2012-02-10 Thread BRM
 From: shane.kea...@accenture.com shane.kea...@accenture.com
T he current default behaviour of Qt sockets is that they allocate an 
unbounded 
 amount of memory if the application is not reading all data from the socket 
 but 
 the event loop is running.
 In the worst case, this causes memory allocation failure resulting in a crash 
 or 
 app exit due to bad_alloc exception
 
 We could change the default read buffer size from 0 (unbounded) to a sensible 
 default value e.g. 64k (to be benchmarked)
 Applications wanting the old behaviour could explicitly call 
 setReadBufferSize(0)
 Applications that already set a read buffer size will be unchanged
 
 The same change would be required at the QNetworkAccessManager level, as 
 there 
 is no point applying flow control at the socket and having unbounded memory 
 allocations in the QNetworkReply.
 
 This is a behavioural change that would certainly cause regressions.
 e.g. any application that waits for the QNetworkReply::finished() signal and 
 then calls readAll() would break if the size of the object being downloaded 
 is 
 larger than the buffer size.
 
 On the other hand, we can't enable default outbound flow control in sockets 
 (we don't want write to block).
 Applications need to use the bytesWritten signal.

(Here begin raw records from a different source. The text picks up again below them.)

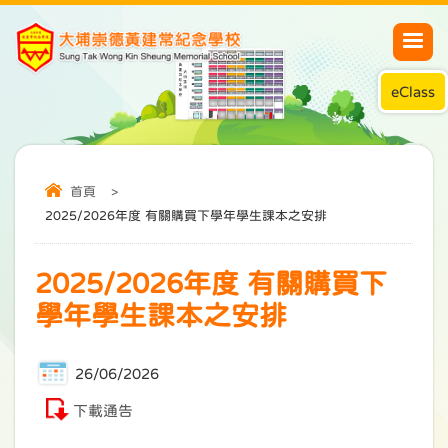
eClass
首頁
>
2025/2026年度 有關購買下學年學生課本之安排
2025/2026年度 有關購買下
學年學生課本之安排
26/06/2026
下載通告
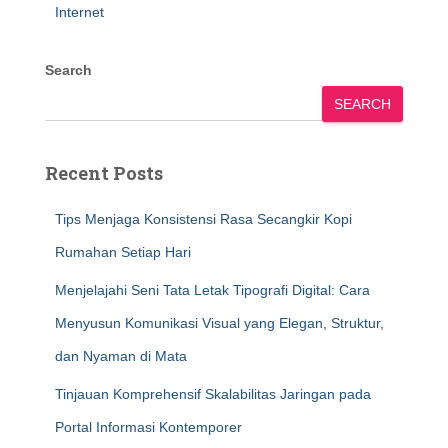
Internet
Search
SEARCH
Recent Posts
Tips Menjaga Konsistensi Rasa Secangkir Kopi
Rumahan Setiap Hari
Menjelajahi Seni Tata Letak Tipografi Digital: Cara
Menyusun Komunikasi Visual yang Elegan, Struktur,
dan Nyaman di Mata
Tinjauan Komprehensif Skalabilitas Jaringan pada
Portal Informasi Kontemporer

 QNetworkAccessManager already implements outbound flow control for uploads.
 
 Is making applications safe against this kind of overflow by default worth 
 the 
 compatibility breaks?

Not sure. Is it a big problem? Or is it better to just continue as is, and let 
the applications that do have a problem set it to something reasonable to them 
instead?

I'd probably suggest that we instead improve the output on that worst case 
failure to help devs fix the problems in their programs.